## Required action
Pull out each line of the material containing the word "staying", and copy those lines.

## Records to process
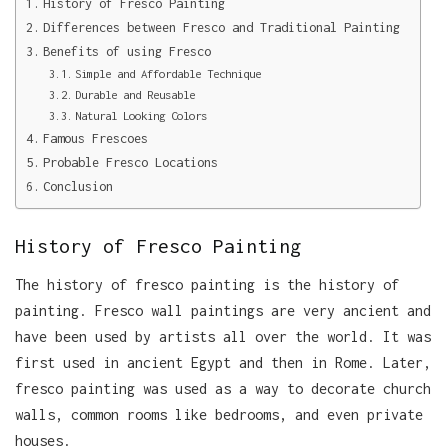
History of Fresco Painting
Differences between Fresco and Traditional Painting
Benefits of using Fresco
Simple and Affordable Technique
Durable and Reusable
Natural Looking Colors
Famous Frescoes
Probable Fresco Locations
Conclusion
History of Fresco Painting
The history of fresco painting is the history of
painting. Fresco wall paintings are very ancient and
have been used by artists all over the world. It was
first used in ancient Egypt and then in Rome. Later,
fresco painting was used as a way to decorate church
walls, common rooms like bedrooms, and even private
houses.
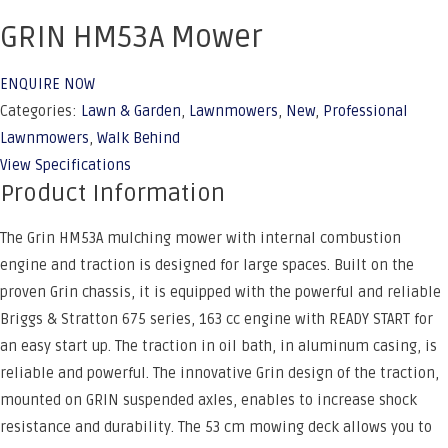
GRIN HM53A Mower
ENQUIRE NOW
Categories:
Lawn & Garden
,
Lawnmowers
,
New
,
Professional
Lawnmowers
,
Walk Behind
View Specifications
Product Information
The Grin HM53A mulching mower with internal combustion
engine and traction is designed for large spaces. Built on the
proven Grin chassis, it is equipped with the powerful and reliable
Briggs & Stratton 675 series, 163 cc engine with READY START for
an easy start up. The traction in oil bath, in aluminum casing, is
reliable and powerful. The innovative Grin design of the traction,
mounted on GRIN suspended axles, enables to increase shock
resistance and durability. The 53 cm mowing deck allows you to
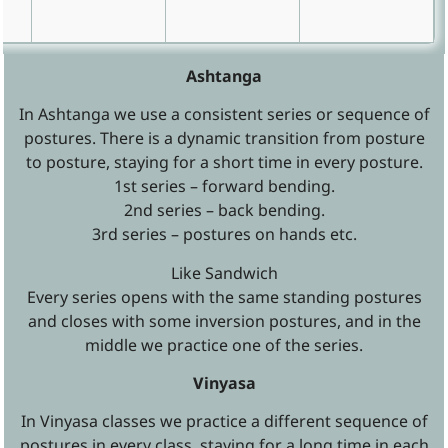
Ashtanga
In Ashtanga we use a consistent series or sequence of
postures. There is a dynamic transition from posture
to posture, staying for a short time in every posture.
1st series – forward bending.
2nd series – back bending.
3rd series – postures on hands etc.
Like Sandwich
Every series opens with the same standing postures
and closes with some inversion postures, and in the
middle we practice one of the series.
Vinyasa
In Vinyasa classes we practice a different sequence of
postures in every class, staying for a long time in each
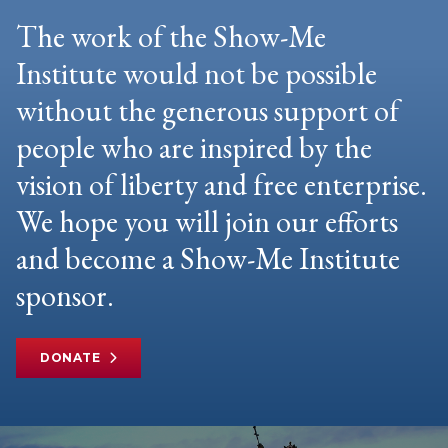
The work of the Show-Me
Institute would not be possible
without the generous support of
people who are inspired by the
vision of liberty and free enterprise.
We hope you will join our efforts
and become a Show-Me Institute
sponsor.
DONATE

* * *

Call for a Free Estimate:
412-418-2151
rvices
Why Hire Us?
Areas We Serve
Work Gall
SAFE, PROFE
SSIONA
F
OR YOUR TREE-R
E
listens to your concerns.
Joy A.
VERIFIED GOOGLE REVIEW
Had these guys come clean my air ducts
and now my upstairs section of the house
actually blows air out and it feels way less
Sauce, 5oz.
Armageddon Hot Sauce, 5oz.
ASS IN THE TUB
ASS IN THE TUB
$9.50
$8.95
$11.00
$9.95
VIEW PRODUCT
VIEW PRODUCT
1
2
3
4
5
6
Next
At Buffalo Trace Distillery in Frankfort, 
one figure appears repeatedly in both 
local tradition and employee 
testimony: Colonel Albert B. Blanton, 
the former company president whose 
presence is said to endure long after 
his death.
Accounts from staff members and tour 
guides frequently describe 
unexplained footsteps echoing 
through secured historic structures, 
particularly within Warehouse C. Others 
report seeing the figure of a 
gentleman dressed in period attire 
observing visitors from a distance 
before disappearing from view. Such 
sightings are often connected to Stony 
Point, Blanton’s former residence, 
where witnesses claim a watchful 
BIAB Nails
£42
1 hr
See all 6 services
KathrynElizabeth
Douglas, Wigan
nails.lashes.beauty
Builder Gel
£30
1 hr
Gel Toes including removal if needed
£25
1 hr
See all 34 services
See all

## The completed task
to posture, staying for a short time in every posture.
postures in every class, staying for a long time in each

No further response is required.